**Ce qu'il faut**
Reproduisez à l'identique toutes les lignes, de celle qui contient « table_cell 音乐痴迷者 [139, 289, 268, 648] » jusqu'à celle qui contient « text 名字：标准用户 [112, 998, 1156, 1030] », ces deux lignes comprises.

[Extrait d'un jeu de données]

══════════

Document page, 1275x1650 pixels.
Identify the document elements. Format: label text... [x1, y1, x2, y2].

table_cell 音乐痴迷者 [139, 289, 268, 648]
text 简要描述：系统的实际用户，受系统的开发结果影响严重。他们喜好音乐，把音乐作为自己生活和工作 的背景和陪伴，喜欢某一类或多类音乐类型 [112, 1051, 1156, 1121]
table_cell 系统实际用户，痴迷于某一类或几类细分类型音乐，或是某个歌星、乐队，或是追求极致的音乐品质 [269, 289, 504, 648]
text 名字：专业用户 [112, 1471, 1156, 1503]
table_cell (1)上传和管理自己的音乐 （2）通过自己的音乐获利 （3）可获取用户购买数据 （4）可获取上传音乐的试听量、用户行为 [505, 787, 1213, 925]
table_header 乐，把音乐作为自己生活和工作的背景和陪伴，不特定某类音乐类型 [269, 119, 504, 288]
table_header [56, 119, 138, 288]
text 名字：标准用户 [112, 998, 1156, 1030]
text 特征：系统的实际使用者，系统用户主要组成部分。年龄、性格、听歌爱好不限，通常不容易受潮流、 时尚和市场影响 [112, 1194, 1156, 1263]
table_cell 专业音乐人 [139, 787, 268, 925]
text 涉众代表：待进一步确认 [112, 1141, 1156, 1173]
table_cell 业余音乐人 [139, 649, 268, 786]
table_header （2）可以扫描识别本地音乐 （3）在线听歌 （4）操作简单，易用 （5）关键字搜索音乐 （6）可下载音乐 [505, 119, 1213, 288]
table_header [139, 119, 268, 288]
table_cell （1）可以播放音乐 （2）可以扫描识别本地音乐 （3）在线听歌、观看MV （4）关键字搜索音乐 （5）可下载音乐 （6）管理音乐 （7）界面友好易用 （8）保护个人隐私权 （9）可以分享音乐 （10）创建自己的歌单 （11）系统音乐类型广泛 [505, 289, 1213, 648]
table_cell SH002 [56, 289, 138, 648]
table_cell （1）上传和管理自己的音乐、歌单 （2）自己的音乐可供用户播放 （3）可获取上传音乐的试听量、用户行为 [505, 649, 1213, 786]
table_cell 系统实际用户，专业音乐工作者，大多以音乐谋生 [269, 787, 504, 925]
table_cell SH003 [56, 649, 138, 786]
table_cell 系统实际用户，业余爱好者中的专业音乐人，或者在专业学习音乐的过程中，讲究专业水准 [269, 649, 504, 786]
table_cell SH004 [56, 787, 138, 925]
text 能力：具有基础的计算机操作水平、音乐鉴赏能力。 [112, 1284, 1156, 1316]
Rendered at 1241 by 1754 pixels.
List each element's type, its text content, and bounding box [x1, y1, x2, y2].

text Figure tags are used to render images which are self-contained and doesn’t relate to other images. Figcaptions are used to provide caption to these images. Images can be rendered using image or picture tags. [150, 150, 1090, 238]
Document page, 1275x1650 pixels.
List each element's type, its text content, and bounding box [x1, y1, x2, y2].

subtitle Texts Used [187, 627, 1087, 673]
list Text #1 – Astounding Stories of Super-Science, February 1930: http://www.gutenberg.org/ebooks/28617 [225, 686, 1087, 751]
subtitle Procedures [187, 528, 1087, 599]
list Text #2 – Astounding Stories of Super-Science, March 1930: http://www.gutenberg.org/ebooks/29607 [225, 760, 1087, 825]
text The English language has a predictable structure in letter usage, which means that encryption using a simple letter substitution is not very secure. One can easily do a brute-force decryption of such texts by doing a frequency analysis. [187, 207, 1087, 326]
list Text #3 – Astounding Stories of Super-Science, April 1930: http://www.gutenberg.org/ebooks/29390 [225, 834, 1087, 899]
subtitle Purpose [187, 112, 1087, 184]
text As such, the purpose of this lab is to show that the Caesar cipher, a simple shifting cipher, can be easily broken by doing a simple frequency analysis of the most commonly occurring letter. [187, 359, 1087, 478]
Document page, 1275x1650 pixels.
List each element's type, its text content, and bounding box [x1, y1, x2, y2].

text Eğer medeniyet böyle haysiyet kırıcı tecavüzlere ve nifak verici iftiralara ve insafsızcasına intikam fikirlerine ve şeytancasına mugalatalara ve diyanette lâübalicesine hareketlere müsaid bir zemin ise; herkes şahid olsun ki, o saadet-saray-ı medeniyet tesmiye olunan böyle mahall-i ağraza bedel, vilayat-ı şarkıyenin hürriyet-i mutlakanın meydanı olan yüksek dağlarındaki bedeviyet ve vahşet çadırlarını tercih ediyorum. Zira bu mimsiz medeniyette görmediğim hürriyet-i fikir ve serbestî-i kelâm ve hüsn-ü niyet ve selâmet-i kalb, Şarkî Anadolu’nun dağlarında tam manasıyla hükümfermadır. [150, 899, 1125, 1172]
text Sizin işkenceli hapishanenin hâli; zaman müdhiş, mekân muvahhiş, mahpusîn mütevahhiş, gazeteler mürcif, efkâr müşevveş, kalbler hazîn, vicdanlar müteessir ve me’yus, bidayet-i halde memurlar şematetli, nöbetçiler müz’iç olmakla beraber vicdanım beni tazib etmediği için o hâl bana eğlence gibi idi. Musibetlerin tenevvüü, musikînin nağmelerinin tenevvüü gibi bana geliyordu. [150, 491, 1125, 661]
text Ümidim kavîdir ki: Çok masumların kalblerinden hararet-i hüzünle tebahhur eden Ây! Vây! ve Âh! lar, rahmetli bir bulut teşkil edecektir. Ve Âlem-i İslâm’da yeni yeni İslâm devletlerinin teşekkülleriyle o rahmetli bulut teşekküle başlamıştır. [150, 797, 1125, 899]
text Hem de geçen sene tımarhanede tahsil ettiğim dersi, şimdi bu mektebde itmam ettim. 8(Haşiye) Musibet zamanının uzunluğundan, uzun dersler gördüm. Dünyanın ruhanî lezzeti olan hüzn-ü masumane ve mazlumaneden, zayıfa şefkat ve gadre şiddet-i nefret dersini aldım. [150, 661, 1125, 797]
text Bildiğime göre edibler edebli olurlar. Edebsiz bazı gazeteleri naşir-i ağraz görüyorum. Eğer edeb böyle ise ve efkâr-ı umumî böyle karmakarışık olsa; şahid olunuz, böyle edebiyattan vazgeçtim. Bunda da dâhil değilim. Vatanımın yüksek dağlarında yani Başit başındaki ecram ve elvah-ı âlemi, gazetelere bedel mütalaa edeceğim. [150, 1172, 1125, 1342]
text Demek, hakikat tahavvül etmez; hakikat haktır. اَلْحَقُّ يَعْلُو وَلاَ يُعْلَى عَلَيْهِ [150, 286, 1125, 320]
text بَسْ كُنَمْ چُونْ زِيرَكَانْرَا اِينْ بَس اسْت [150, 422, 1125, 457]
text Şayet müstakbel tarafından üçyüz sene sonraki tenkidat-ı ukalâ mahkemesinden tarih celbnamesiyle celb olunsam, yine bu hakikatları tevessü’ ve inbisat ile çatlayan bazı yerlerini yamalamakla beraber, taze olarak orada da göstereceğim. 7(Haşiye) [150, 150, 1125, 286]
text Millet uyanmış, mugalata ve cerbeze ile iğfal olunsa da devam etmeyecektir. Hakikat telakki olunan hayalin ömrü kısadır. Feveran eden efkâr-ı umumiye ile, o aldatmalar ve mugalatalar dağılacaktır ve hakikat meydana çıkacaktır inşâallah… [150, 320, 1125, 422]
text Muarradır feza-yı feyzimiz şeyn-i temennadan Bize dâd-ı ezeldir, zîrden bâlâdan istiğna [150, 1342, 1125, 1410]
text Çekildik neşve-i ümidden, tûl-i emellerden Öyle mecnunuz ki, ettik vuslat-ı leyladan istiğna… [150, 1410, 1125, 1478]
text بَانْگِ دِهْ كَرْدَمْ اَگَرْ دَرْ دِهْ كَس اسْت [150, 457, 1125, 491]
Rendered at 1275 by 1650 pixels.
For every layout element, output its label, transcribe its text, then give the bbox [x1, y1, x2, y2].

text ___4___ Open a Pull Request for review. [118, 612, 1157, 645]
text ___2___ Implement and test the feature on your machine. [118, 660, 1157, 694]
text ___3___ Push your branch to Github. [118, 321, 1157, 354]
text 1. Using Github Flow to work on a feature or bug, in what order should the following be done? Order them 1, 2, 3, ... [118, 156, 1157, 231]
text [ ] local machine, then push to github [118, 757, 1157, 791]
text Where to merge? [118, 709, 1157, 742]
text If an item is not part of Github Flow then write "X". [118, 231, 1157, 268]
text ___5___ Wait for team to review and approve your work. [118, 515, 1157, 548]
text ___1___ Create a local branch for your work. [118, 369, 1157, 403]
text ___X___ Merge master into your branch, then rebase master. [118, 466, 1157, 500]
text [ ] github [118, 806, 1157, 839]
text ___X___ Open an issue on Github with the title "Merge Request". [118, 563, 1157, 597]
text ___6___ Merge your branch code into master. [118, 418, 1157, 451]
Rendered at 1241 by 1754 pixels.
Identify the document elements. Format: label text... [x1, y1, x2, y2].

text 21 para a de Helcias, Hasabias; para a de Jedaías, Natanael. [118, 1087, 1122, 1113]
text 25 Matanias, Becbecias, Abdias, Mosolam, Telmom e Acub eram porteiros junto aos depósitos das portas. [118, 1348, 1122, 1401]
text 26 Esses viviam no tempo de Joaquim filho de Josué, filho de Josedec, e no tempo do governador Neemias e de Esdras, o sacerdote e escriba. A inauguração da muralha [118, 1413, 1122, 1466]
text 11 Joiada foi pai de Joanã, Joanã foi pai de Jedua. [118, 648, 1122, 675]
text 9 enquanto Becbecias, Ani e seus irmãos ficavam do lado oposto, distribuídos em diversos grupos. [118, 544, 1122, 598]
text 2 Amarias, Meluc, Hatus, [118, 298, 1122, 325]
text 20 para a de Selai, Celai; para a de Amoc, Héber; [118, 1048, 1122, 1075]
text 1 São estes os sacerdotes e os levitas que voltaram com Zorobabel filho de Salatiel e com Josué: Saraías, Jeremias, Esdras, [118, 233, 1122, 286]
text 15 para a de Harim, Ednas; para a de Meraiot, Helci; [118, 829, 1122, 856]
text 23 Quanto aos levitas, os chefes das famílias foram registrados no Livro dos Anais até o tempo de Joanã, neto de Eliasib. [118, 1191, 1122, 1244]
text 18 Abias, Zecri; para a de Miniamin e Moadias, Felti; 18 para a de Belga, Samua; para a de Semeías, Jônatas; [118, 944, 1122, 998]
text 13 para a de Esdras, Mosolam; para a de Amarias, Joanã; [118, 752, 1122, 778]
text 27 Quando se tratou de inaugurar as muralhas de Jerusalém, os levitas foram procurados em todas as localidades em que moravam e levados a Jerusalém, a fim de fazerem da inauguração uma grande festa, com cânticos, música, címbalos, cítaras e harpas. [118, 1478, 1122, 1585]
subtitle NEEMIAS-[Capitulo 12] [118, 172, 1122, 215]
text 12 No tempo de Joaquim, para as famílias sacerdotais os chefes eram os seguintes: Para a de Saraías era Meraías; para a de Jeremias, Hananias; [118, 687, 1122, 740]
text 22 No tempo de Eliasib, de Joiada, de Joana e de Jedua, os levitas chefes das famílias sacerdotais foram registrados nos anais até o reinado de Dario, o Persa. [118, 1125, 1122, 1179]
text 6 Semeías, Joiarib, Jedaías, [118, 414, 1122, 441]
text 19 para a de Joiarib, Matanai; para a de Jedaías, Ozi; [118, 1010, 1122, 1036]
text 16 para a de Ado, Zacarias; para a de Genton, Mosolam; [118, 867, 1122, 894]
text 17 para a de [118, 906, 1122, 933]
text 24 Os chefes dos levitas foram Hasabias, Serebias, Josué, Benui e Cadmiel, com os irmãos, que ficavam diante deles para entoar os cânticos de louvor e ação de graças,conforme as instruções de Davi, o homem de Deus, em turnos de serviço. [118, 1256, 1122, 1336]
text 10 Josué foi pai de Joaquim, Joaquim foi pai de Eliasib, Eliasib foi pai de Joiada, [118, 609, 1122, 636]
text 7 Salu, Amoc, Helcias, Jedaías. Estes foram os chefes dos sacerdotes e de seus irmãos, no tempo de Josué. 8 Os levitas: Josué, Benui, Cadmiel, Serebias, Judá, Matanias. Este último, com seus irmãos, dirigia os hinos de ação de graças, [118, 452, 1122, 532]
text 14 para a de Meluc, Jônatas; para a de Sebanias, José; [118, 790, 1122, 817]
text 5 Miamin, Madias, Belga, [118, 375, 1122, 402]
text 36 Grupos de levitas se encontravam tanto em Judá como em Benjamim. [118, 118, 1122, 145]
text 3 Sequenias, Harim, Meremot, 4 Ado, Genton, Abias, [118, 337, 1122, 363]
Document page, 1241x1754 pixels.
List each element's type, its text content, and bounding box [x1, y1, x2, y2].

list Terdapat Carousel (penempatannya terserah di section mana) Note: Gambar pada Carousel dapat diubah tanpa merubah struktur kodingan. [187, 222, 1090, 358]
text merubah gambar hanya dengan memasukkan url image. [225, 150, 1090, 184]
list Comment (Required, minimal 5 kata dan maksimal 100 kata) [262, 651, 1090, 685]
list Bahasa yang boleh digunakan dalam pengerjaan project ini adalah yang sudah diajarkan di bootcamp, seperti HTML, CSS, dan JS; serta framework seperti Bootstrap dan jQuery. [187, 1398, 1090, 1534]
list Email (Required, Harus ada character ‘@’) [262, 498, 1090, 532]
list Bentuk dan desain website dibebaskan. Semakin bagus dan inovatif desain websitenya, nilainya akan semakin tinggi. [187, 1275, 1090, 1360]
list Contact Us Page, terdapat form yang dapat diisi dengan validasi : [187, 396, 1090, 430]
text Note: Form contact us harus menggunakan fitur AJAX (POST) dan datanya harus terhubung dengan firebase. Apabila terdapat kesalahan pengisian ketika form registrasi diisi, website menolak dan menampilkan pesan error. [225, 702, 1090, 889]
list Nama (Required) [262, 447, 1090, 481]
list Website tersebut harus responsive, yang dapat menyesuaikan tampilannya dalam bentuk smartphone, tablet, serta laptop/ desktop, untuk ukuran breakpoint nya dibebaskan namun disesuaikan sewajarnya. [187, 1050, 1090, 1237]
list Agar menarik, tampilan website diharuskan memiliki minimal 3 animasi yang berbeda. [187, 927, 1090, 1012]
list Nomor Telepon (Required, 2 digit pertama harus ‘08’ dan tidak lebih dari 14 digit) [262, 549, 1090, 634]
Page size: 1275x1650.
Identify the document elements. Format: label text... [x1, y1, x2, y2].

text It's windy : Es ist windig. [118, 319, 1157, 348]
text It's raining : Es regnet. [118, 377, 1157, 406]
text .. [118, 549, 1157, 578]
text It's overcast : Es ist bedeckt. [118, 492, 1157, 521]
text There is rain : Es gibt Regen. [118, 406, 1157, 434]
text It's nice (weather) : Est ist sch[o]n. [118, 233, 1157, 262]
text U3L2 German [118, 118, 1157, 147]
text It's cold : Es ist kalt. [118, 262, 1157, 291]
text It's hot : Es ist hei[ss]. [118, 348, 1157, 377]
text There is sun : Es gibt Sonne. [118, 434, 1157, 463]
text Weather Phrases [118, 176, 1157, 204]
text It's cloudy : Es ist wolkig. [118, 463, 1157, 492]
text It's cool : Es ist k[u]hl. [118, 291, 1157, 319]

══════════

**La solution**
table_cell 音乐痴迷者 [139, 289, 268, 648]
text 简要描述：系统的实际用户，受系统的开发结果影响严重。他们喜好音乐，把音乐作为自己生活和工作 的背景和陪伴，喜欢某一类或多类音乐类型 [112, 1051, 1156, 1121]
table_cell 系统实际用户，痴迷于某一类或几类细分类型音乐，或是某个歌星、乐队，或是追求极致的音乐品质 [269, 289, 504, 648]
text 名字：专业用户 [112, 1471, 1156, 1503]
table_cell (1)上传和管理自己的音乐 （2）通过自己的音乐获利 （3）可获取用户购买数据 （4）可获取上传音乐的试听量、用户行为 [505, 787, 1213, 925]
table_header 乐，把音乐作为自己生活和工作的背景和陪伴，不特定某类音乐类型 [269, 119, 504, 288]
table_header [56, 119, 138, 288]
text 名字：标准用户 [112, 998, 1156, 1030]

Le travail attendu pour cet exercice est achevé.